For instance: the letter a. It is the first character of the Roman alphabet. It is a syllable in the word Paladin. And it stands alone as a word. As far as I can think it is the only letter that is also a syllable and a word. By coincidence (or maybe not) the first stroke in the Chinese language is 一 (pronounced YI) is the only stroke (character) that I can think of that is also a radical (syllable) and a word, it means one. The point is that words are composite and turning them into plurals is done on the second level not the third.

At this point I suppose I must lay my cards on the table and that would be my own HTM which I conceived in 1977 to write Chinese. Of coarse my dumb terminal wouldn’t do it and I had to wait ’til the Mac came out to actually do it. I did a proof of concept for Apple in ’86. Unfortunately I blew the negotiation and the VP Jean Luis Gasse felt that my faux pas was more important than the Chinese market so it lived in a drawer ’til Jeff’s book came out. Since then I’ve tried to the reconcile the original concept with Nupic.

Here is the original, compiled on a Mac 512, printed on a Laserwriter I with a bit of 72 dpi Inagewriter tacked on at the bottom.


#20

I’m coming at this question from the perspective of having a deep learning background.

In deep learning, word2vec (glove) generally works by taking all the words that exist in a corpus, sorting them, then creating a potentially large representation, depending on the corpus.

If I had a corpus of a couple sentences, “Hello, how are you? I’m fine, thank you, and you?”, this would break down into a potential vector of length of 8 binary values, one for each possible word (how you choose to deal with punctuation varies… I’m ignoring it here, while of course it really does matter for context).

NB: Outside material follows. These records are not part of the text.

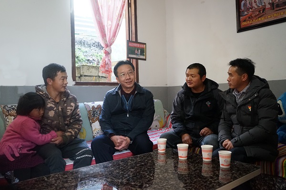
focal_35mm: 30
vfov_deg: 43.6
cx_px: 143
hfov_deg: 61.9
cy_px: 95
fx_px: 238
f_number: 3.5
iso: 4000
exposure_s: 1/200
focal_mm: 30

Then there is a sliding window that goes over the line, encoding the vectors. The width of this window can vary. If we order our possible vectors alphabetically, and have a three word window, we could have our first vector encoding as:
0,1,0,1,1,0,0,0
for
“are, hello, how”

That vector is then fed into a neural network. The goal in deep learning then becomes to train a network to predict, based on a given input vector, the sentiment, possible responses, next word in the sequence, etc., based on massive amounts of data, calculating the error value, and back propagation to adjust the weights for the “neurons” in the system.

Depending on your implementation, architecture choices, and training data, some decent systems are built out of this sort of approach. But it takes a ton of time and training to get to that level… lots of electricity is involved, frequently not knowing for certain if your tweaks will actually make the system better or worse. Deep Learning, while being powerful, produces idiot savant systems that struggle to move beyond the area on which they were trained. They don’t really learn in real time, and the methods of training them to get good results are far removed from how our brain seems to work. But there are ideas we can also learn from it too.

Sometimes, since certain word combinations occur frequently in any language, for a large corpus these designs will incorporate hashmaps/dictionaries to store calculated values (as a lookup can be cheaper than a doing the same maths operations repeatedly). These chunks have meaning and influence context.

Perhaps in HTM we could employ hashmaps/dictionaries in an attempt to speed up calculations? Or take a hash of a layer state rather than read through an entire binary array, so that we when see two previously known calculated hashes pop up, we can recal the results rather than do everything from scratch.